Segment Start: SUPPLIED RECORDS
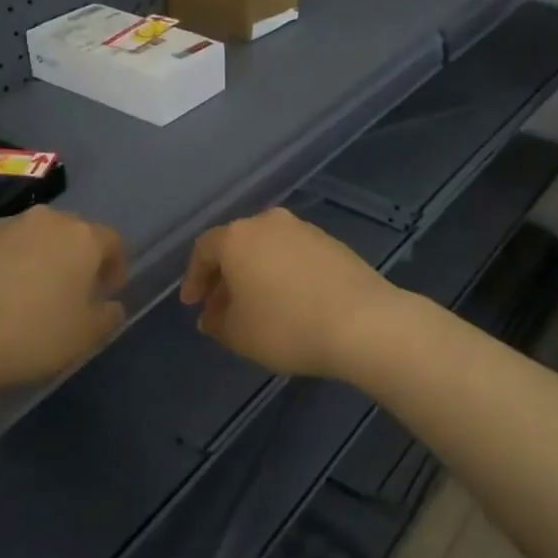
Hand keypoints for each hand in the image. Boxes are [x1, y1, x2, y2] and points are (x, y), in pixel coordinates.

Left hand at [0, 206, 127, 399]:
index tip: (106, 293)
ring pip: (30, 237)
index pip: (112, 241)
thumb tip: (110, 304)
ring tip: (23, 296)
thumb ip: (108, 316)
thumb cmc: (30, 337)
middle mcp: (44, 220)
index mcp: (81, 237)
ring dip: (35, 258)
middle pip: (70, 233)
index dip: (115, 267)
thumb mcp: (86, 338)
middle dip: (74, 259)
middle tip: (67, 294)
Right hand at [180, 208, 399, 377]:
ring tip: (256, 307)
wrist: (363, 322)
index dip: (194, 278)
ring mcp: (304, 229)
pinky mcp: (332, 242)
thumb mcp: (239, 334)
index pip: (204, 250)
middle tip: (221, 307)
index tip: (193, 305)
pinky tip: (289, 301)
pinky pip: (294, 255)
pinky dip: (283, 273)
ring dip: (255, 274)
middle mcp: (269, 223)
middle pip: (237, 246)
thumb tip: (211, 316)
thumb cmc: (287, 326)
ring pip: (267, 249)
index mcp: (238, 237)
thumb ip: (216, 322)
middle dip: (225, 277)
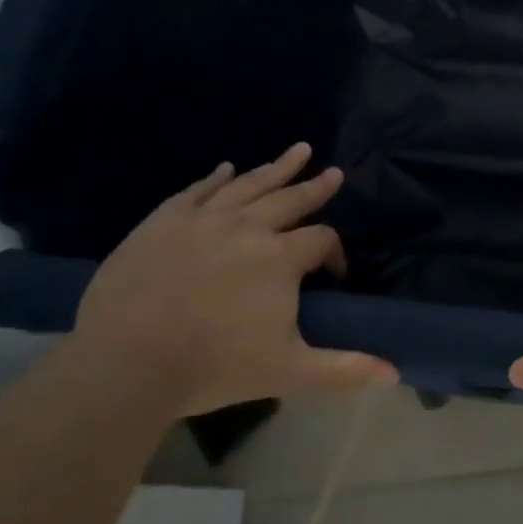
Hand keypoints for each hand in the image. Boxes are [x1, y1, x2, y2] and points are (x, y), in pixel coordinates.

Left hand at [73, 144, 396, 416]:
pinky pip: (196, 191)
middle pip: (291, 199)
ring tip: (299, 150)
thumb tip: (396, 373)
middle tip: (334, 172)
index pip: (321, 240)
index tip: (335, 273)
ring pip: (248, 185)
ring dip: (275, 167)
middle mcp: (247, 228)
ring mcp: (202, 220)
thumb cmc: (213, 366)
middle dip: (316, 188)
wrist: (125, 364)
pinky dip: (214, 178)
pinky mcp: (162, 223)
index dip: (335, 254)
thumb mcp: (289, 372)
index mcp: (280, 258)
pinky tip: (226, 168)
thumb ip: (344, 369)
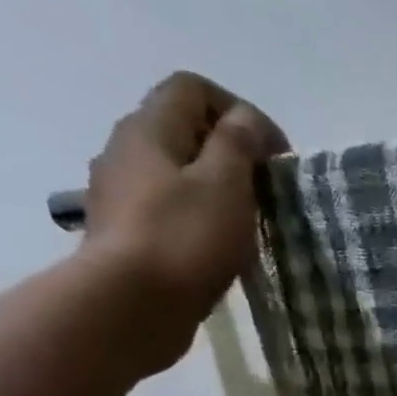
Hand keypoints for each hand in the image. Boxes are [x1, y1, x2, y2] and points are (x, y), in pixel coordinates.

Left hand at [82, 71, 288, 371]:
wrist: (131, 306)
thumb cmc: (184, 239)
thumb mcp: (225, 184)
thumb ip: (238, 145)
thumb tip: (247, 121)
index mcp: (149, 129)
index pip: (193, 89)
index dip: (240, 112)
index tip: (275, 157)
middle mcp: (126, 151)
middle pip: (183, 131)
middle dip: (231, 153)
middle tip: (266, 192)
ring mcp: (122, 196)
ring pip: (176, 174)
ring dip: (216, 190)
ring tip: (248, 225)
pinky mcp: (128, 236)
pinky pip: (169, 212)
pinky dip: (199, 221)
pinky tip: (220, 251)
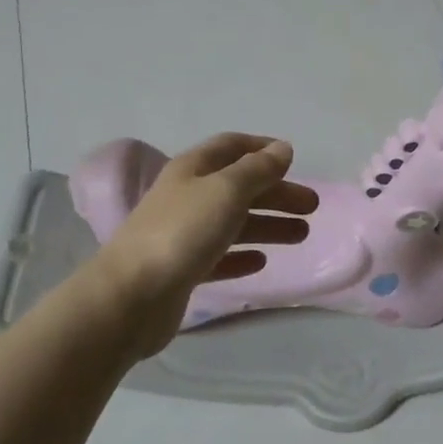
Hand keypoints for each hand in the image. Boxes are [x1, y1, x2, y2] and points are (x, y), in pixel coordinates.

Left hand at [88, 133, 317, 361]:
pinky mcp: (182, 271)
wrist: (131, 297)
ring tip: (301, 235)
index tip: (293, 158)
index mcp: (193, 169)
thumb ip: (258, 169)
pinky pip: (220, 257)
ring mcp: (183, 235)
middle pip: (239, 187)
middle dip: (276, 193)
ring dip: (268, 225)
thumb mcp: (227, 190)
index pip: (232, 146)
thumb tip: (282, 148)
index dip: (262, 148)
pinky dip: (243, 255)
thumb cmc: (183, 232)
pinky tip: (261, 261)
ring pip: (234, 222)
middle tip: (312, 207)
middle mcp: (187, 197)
Segment End: SUPPLIED RECORDS
### TASK
What lines of the preceding data include the string "Left"? Pull them out.

### SOLUTION TO THE PROBLEM
Left hand at [0, 206, 127, 399]:
Left hand at [73, 144, 396, 416]:
Left hand at [82, 71, 288, 371]:
Left hand at [88, 133, 317, 361]:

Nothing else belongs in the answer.